A WATER company has apologised after admitting that a couple’s home was flooded for the sixth time in five weeks because a pump generator was not refuelled.

Butcher Nikki Hinds and his wife, Karon, were devastated when sewage poured into their newly-restored home in Castlegate, Malton, last weekend after pumps failed.

Yorkshire Water initially claimed thieves had stolen fuel from the pumps and police launched an investigation into reports that up to 2,000 litres of diesel had been taken.

Patrols were stepped up in the area and detectives checked hours of CCTV footage before concluding no theft had occurred.

After police closed the investigation, a Yorkshire Water spokesman admitted the pumps’ failure had been caused by an oversight by contractors.

He said: “Contrary to our earlier belief that fuel had been stolen from our generator, we can now confirm that the generator was not refuelled. On this occasion we did not meet our high standards of operational performance.”

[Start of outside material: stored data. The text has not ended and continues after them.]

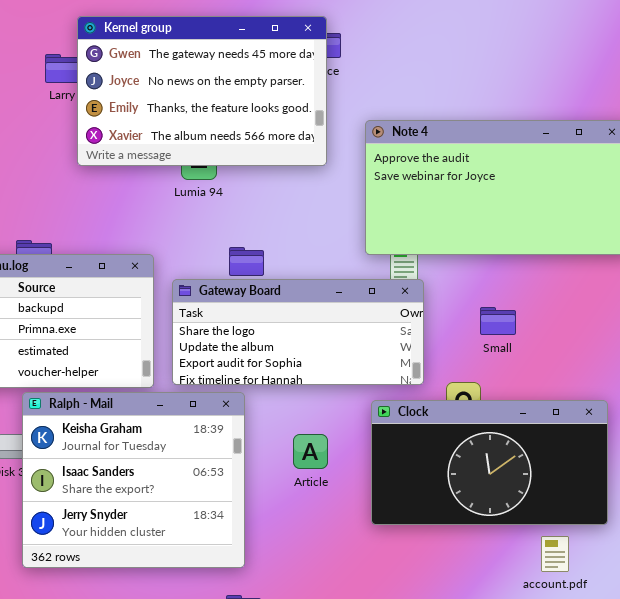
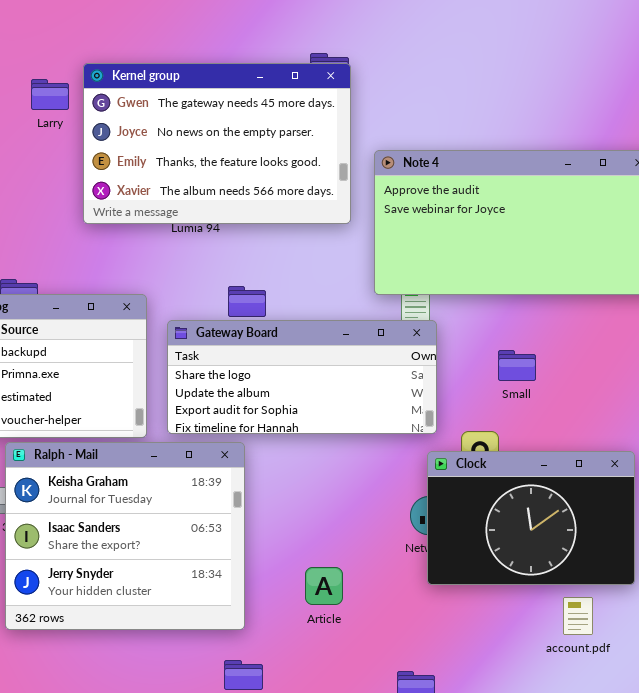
Kernel group: [77,16,327,166] -> [83,63,351,224], moved
Clock: [371,400,608,525] -> [427,451,635,585], resized
Article: [293,434,328,469] -> [305,567,343,605], moved

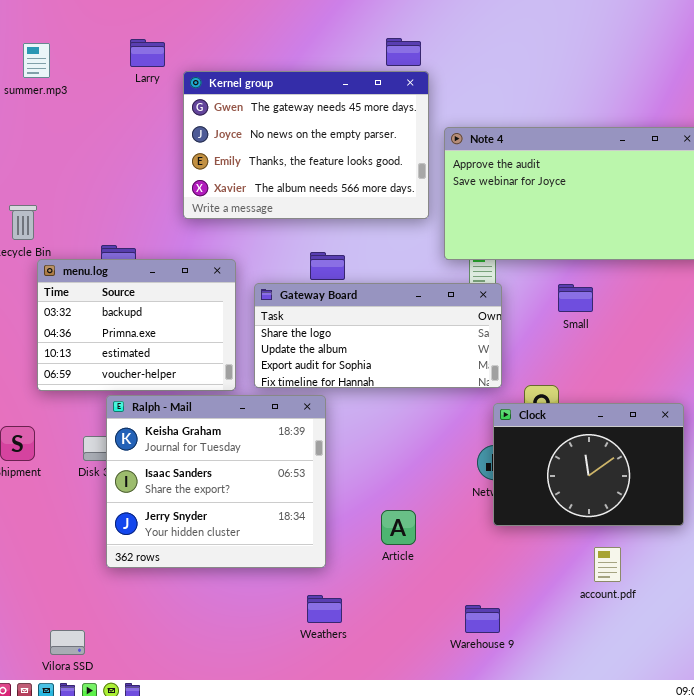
Kernel group: [83,63,351,224] -> [183,71,429,219], moved
Larry: [31,79,69,110] -> [130,39,165,67], moved
Small: [498,350,536,381] -> [558,284,593,312], moved
account.pdf: [563,597,593,635] -> [594,547,621,582], moved

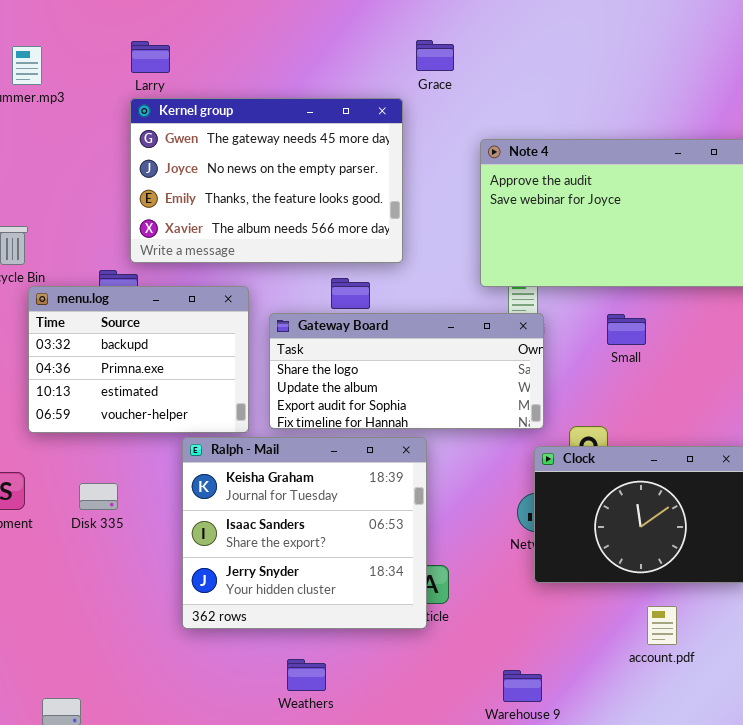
Kernel group: [183,71,429,219] -> [130,98,403,263], moved
Ralph - Mail: [106,395,326,568] -> [182,437,427,629], moved
Weathers: [307,595,342,623] -> [287,659,326,691], moved

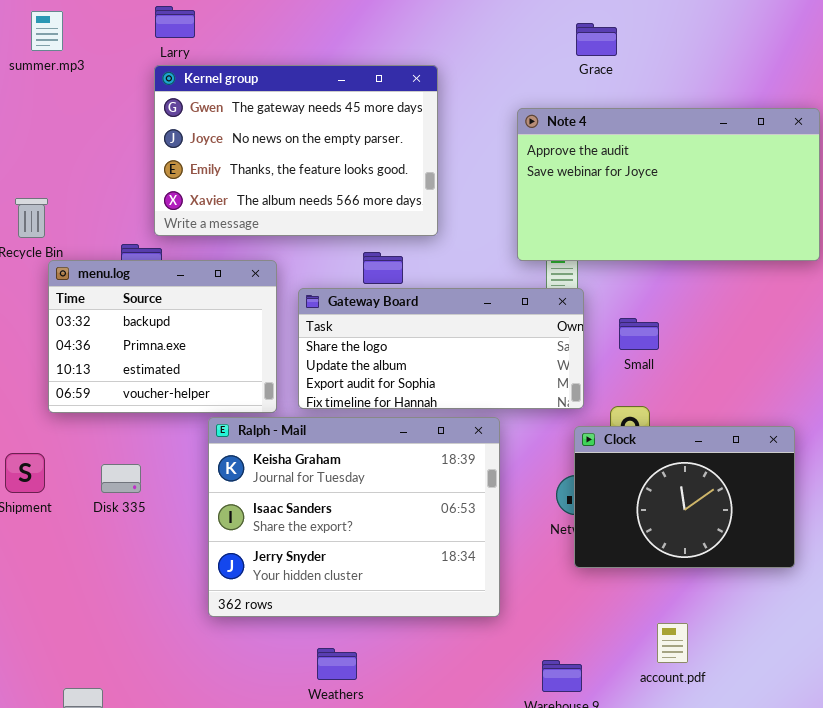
Grace: [416,40,454,71] -> [576,23,617,56], moved
Small: [607,314,646,345] -> [619,318,659,350], moved
Ralph - Mail: [182,437,427,629] -> [208,417,500,617], resized
account.pdf: [647,606,677,645] -> [657,623,688,663], moved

He said both pumps were now working and apologised to the Hinds, saying the firm was treating their situation seriously.

Meanwhile, residents in Acaster Malbis near York have been mopping up floodwater and silt from their riverside homes after being inundated once again by floodwaters from the River Ouse.

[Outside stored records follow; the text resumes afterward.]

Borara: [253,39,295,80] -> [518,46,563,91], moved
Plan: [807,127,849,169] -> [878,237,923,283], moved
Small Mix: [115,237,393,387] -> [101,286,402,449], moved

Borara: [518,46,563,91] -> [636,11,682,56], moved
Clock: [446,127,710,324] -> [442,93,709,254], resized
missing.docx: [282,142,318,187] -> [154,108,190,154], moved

Valerie Brown, who has lived in the village for 50 years, said: “We were flooded at the end of October, at the end of November, on Christmas Eve it threatened – it came right on to the doorstep – and then again at New Year. It’s been a different New Year. I can’t recommend it.

“We hadn’t got the house right again since the end of November because we were going to have the walls replastered. We haven’t got that done.

“The ironic thing is we ordered floodgates. If we’d had them last night we’d have been fine.”

Tourists staying on a caravan site in nearby Naburn said they were marooned, unable to get on or off the site, after knee-high water engulfed roads through the village.

One said: “We can’t move. I was meant to be back at work today, but we can’t go anywhere.”

In York, the Foss Barrier and pumping station, which prevents the Ouse backing up the River Foss and flooding thousands of properties near the river and also Tang Hall and Osbaldwick Becks, was in operation yesterday for the 13th consecutive day – five days short of the record 18 days set during November 2000.

River levels are expected to remain high in coming days, but weathermen have held out hope that the situation may ease in coming days as high pressure builds in the south, leading to largely dry weather.